Andy Murray played one of the worst shots of his entire career to hasten his defeat to Italian qualifier Andrea Vavassori in Madrid and deepen his frustration on clay.
The howler made it to 6-6 in the second set tiebreaker. It was a pivotal moment, as Murray – already a set down after a painfully slow start – had managed to rally from a 5-1 deficit in that tiebreaker. With Vavassori’s nerves on the wane, Murray was well positioned to turn the game around in his favor.
The point began with Murray firing a strong serve, after which it was followed by a penetrating backhand approach shot, and smoothly moved forward to fend off a last defensive attempt by Vavassori. As the ball slid smoothly towards him, Murray was almost on top of the net, with a variety of options at his disposal.
Somehow, though, he suffered a brain freeze that caused him to try to hit his backhand volley hard enough to set up a drop-shot winner, only to hit the ball and put it into the web of the net. Murray stood there for at least 10 seconds, hands on his knees, staring blankly at the ground as he tried to figure out what had just happened.
“Obviously everyone misses bad shots in their career, but I don’t have many like that,” said a chastened Murray, after Vavassori had hit two of his next three points to complete a 6-2, 7-6 win in 91 minutes.
“I’ve always been pretty good at cleaning up and finishing up runs, whether it’s overhead or runs on short balls and stuff like that. He wasn’t the only one [today] O. There have been a couple of pretty bad ones in the big moments.
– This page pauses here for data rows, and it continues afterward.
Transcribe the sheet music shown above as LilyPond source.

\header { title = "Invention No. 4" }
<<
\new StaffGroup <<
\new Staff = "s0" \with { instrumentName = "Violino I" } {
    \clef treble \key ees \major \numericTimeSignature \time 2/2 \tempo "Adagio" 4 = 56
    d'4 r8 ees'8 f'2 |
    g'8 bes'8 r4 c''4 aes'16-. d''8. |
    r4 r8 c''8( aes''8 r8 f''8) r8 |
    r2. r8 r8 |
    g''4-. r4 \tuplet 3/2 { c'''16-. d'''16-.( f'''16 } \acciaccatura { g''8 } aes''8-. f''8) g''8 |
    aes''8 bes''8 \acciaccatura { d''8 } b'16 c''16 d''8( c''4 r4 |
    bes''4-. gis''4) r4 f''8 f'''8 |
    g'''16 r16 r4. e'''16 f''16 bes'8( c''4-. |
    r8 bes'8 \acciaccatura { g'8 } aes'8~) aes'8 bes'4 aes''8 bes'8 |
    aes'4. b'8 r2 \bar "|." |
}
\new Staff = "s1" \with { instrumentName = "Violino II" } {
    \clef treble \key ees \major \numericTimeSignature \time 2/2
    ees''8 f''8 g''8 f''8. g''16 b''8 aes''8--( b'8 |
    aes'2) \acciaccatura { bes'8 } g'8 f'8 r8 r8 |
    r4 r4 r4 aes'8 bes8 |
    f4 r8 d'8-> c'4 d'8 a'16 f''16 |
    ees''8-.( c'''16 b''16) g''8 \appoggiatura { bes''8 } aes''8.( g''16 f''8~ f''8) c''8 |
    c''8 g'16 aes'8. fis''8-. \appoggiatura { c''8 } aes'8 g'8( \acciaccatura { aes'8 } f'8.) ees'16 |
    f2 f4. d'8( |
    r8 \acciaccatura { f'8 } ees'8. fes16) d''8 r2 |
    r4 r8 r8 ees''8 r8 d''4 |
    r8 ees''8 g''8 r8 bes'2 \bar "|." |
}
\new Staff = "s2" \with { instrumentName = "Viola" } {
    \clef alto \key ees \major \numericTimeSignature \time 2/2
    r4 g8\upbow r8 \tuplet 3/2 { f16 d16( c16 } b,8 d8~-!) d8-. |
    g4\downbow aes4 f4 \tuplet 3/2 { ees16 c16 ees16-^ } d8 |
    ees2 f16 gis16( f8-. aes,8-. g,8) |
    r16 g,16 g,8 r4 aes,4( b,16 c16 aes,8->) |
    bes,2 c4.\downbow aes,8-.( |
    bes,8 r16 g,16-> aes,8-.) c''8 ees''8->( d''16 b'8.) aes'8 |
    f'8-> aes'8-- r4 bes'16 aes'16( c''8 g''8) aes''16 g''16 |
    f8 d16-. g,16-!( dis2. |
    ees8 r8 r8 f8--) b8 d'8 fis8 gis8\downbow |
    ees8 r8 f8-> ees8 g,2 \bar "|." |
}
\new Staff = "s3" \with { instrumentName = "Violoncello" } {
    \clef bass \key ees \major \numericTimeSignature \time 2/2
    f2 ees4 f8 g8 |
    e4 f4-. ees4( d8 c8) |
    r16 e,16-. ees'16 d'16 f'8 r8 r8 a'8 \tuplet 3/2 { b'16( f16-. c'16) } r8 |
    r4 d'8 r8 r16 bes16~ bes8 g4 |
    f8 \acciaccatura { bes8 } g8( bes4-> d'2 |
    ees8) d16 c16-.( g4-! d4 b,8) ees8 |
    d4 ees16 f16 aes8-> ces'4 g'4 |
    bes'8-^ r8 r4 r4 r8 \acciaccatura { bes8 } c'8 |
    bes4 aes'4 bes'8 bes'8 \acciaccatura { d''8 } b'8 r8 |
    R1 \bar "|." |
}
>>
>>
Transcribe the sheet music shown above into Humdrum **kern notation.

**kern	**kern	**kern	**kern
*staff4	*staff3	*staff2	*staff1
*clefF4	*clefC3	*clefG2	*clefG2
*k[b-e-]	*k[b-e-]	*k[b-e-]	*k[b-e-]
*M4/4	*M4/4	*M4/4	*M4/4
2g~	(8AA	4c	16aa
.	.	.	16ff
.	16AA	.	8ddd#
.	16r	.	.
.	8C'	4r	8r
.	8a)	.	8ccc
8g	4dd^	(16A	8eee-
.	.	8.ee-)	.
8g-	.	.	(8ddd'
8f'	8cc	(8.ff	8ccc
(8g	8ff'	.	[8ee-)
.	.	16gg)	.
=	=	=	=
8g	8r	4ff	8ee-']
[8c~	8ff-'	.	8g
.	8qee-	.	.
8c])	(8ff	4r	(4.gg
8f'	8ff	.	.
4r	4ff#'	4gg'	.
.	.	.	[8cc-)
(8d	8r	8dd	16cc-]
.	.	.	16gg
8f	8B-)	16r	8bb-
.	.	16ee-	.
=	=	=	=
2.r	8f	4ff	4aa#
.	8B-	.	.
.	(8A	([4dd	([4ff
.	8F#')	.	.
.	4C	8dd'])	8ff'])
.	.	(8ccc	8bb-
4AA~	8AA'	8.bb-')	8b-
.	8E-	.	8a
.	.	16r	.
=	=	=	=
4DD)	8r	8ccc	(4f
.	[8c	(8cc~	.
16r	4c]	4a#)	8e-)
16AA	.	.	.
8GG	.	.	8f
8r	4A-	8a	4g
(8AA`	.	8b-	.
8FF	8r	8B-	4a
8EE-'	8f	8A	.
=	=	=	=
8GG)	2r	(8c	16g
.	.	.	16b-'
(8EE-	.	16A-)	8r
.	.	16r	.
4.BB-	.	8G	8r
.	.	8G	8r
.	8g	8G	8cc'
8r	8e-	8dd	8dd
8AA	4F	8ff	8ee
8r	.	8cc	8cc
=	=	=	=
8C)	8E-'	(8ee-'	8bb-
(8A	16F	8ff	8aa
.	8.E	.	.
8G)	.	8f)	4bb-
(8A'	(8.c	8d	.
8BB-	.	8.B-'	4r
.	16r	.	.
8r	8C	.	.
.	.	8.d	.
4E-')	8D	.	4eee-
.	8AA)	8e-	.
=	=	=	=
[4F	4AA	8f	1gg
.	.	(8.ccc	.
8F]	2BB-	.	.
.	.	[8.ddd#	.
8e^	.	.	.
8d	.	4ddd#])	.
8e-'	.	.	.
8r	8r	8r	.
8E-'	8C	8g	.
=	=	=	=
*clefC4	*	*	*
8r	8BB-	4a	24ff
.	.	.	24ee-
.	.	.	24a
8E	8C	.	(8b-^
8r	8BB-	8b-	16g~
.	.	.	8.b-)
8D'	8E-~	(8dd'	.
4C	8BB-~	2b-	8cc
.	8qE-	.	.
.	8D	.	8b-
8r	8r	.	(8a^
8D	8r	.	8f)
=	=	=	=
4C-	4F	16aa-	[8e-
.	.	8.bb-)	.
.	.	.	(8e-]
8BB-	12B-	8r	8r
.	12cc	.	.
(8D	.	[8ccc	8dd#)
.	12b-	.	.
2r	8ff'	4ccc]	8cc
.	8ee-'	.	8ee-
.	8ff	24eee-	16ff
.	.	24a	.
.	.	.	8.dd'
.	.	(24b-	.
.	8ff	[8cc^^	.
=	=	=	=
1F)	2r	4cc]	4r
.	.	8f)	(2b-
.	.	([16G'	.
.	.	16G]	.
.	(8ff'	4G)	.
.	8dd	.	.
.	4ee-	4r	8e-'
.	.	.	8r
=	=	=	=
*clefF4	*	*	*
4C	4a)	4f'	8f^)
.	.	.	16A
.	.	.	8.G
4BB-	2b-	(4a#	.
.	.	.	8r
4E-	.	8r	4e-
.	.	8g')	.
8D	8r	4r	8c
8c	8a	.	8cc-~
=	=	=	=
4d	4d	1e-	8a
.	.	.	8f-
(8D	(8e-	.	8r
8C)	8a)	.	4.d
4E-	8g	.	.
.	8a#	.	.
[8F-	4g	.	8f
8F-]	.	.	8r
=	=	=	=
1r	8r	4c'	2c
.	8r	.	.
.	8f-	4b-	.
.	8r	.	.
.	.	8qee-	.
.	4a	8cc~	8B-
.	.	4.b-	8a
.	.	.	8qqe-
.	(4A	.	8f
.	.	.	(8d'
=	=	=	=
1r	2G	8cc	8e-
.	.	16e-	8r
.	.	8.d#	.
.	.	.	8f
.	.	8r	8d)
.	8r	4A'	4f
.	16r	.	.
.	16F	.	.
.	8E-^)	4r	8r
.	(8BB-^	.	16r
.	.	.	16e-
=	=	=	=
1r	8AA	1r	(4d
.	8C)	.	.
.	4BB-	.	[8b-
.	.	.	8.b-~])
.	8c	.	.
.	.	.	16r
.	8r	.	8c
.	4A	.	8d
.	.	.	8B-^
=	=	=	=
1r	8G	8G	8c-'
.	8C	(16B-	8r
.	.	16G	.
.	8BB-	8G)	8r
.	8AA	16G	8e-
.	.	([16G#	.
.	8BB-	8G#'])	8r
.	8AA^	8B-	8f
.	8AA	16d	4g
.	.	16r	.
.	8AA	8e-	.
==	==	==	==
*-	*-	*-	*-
“That’s the frustrating thing, because to get into those positions, you build the point well, play it right and then, yeah, you just butcher the simple, basic shot.
“You probably would have,” Murray concluded, nodding in the direction of Telegraph Sport. “No disrespect for your tennis skills. But I mean, it’s not a hit that the best payers should miss. Ugly miss.
Murray’s season is going poorly after a promising start, in which he wowed the Australian Open with his nightly exploits before reaching the final in Doha. This loss to Vavassori – a 27-year-old journeyman who has never beaten an opponent in the top 50 – was his fourth straight loss in a streak dating back to March 11.
Murray would like to try Roland Garros
He could now move on to one of the big new Challenger clay events scheduled for week two in Madrid, probably the one in Aix-en-Provence. Longer term, Murray’s team are still debating the benefits of playing Roland Garros – which he skipped last year to extend his grass-court training to Wimbledon – although the man himself seems keen.
“I’d like to play,” Murray said, “just because I don’t know if I’ll have another opportunity to play again. Even though I feel fit and healthy, I would give it a try.
“But, yes, I also have ambitions to compete for Wimbledon titles and that sort of thing. I know, sitting here today, it probably doesn’t sound realistic. But I think it’s a possibility. So yeah, I don’t know. It is impossible to say what is the right thing to do.”
Previously, Kyle Edmund – the former British number 1 who barely played for three years due to a knee problem – had shown occasional bright moments in the 6-4, 6-1 defeat by Dominic Thiem.
“I’m slowly getting better,” Edmund said. “I wish he could be a little faster and get some wins. But this time last year, I was basically coming off my third surgery. So it’s good to play.”